**Assignment**
Count the lines in the entries below that contain the word "infrastruktur". Reply with the number only.

**Saved data entries**
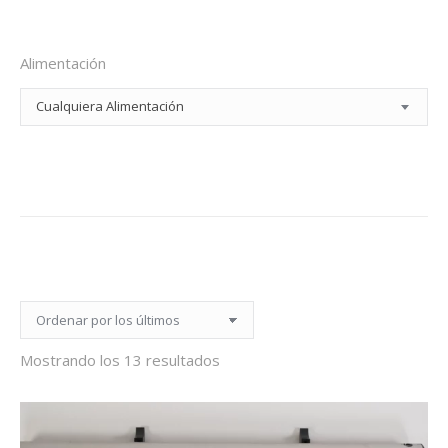
Alimentación
Cualquiera Alimentación
Ordenado
Mostrando los 13 resultados
por
los
últimos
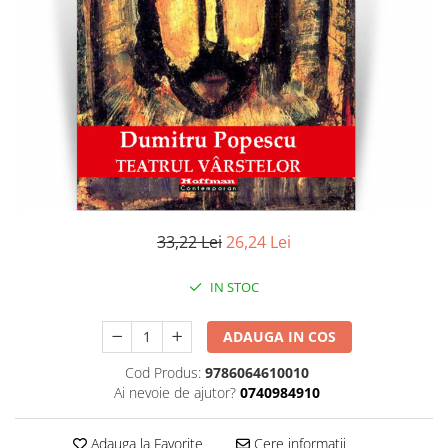
Literatura
Clasica
Contemporana
Moderna
Romana
Universala
Universala
Non-fictiune
Calatorii
33,22 Lei
26,24 Lei
Memorii
Publicistica / Reportaje / Interviuri
IN STOC
Stiinte umaniste
ADAUGA IN COS
Istorie
Sociologie si filozofie
Cod Produs:
9786064610010
Ai nevoie de ajutor?
0740984910
Adauga la Favorite
Cere informatii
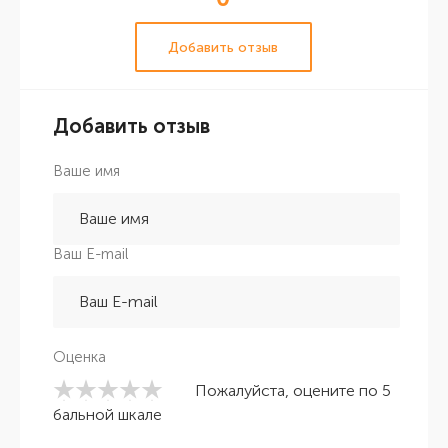
Добавить отзыв
Добавить отзыв
Ваше имя
Ваш E-mail
Оценка
Пожалуйста, оцените по 5
бальной шкале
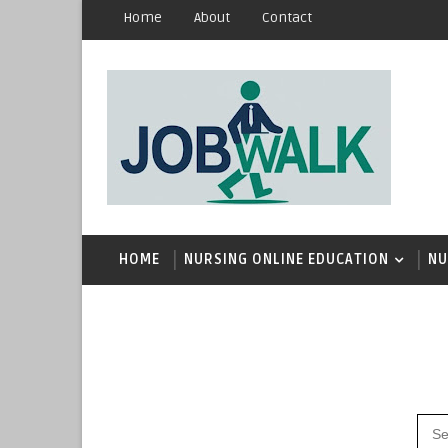
Home
About
Contact
HOME
NURSING ONLINE EDUCATION
NU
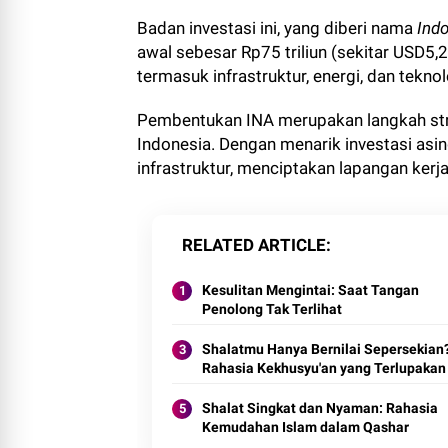
Badan investasi ini, yang diberi nama
Indo
awal sebesar Rp75 triliun (sekitar USD5,2 
termasuk infrastruktur, energi, dan teknol
Pembentukan INA merupakan langkah st
Indonesia. Dengan menarik investasi a
infrastruktur, menciptakan lapangan kerj
RELATED ARTICLE
Kesulitan Mengintai: Saat Tangan
Penolong Tak Terlihat
Shalatmu Hanya Bernilai Sepersekian?
Rahasia Kekhusyu'an yang Terlupakan
Shalat Singkat dan Nyaman: Rahasia
Kemudahan Islam dalam Qashar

**Your response**
2